Sigmon is set to be executed on June 18, while Owens is set to die a week later on June 25.
FLORENCE, S.C. — A federal judge has denied the latest effort to stop two upcoming executions in South Carolina, saying the inmates failed to prove the electric chair is a cruel and unusual form of punishment. With the decision, the state remains on track perform its first execution in a decade.
District Court Judge Bryan Howell issued a ruling Friday against the plaintiffs, Brad Sigmon and Freddie Owens. Sigmon is set to be executed on June 18, while Owens is set to die a week later on June 25.
Sigmon and Owens had filed the suit claiming the state’s use of the electric chair violates the Eighth Amendment of the U.S. Constitution’s prohibition against cruel and unusual punishment.
Right now, the chair is the only available method of execution in the state. That’s because South Carolina says it can’t get the drugs use to perform lethal injections and they’ve yet to implement a new law which allows for the use of firing squads.
But Howell said over 100 years of legal precedent, including by the U.S. Supreme Court, has determined that the electric chair is not inhumane. He also said the inmates’ attorneys failed to prove that the men’s preferred method of execution, lethal injection, was a significantly less painful way to die. Howell pointed out that the Supreme Court has heard arguments and testimony stating the injections can also be extremely painful.
Howell said it’s not an expectation that any state find a method of death that is completely painless.
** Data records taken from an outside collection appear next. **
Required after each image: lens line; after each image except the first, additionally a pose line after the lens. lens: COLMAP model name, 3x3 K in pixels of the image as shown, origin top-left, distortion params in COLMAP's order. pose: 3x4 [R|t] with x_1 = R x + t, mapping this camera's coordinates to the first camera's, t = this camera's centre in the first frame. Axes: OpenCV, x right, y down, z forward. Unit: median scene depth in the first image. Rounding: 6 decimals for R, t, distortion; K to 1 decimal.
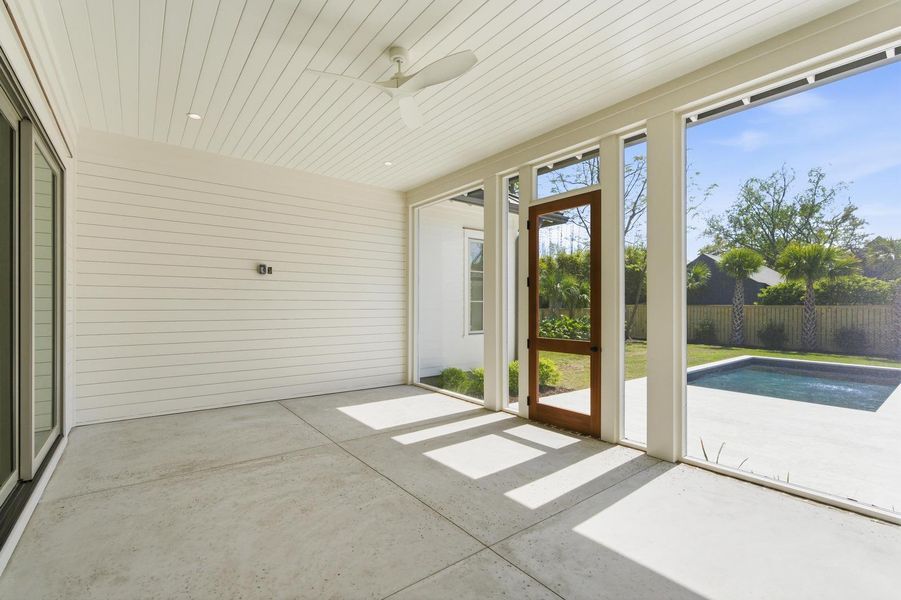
lens RADIAL K [[410.8, 0, 462.0], [0, 410.8, 298.1], [0, 0, 1]] dist [-0.005165, -0.000405]
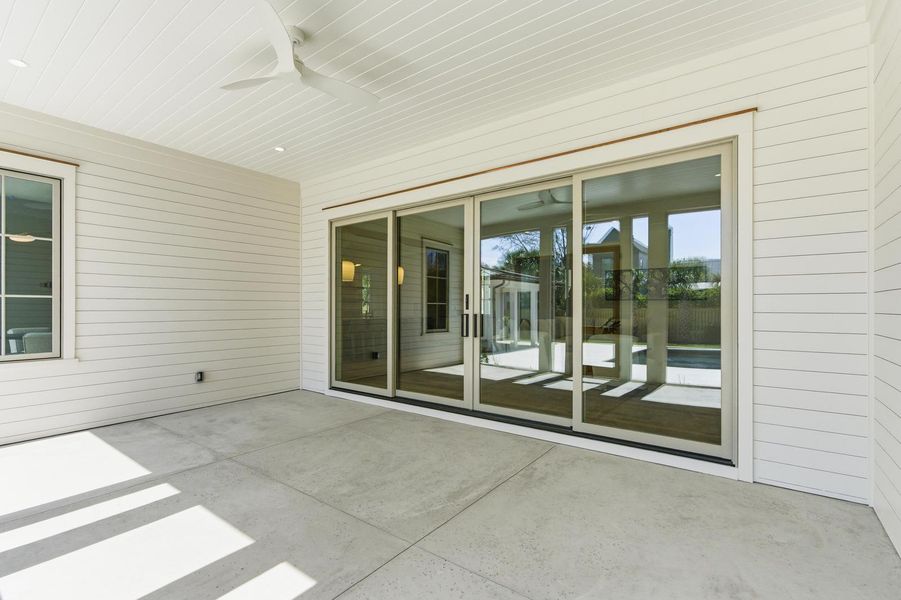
lens RADIAL K [[408.2, 0, 453.3], [0, 408.2, 302.5], [0, 0, 1]] dist [-0.001108, 0.000172]
pose [[-0.970318, -0.005208, -0.241778, -0.259167], [0.002286, 0.999526, -0.030703, 0.040288], [0.241823, -0.030344, -0.969846, 1.824726]]
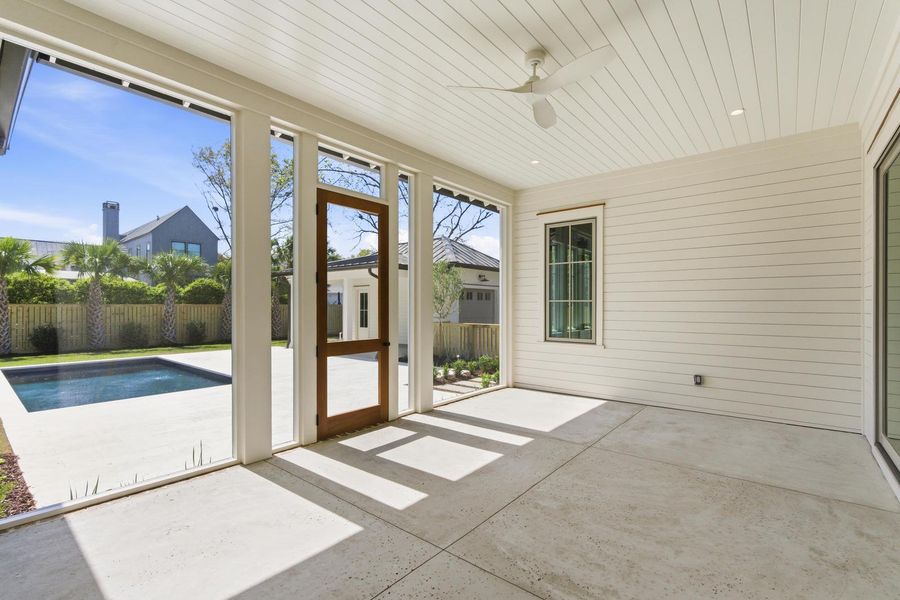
lens RADIAL K [[408.5, 0, 450.0], [0, 408.5, 300.0], [0, 0, 1]] dist [0.001404, 0.000203]
pose [[-0.203717, 0.011180, 0.978966, -1.006399], [-0.021197, 0.999650, -0.015827, 0.019152], [-0.978800, -0.023976, -0.203408, 1.292908]]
It’s the latest legal setback for the the two inmates, who are set to become the first inmates put to death in the state in 10 years. Earlier this week, a circuit court judge ruled the two didn’t have a case to block a new law that allowed executions to resume in the state.
The death penalty has been legal in South Carolina during the whole time Sigmon and Owens have been on death row, but no inmate has been executed since 2011. That was because of an inability by the state to get the drugs necessary to execute inmates by lethal injection, which most inmates choose as their way to die.
But the South Carolina General Assembly passed a new law earlier this year that aimed to bypass that problem by making inmates choose between the options of death by the electric chair or firing squad. Gov. Henry McMaster signed the measure into law, saying it’s necessary to give families justice.
Death penalty opponents say both of those other methods of killing are inhumane.
The corrections department’s website says 284 executions have been carried out by the state since 1912.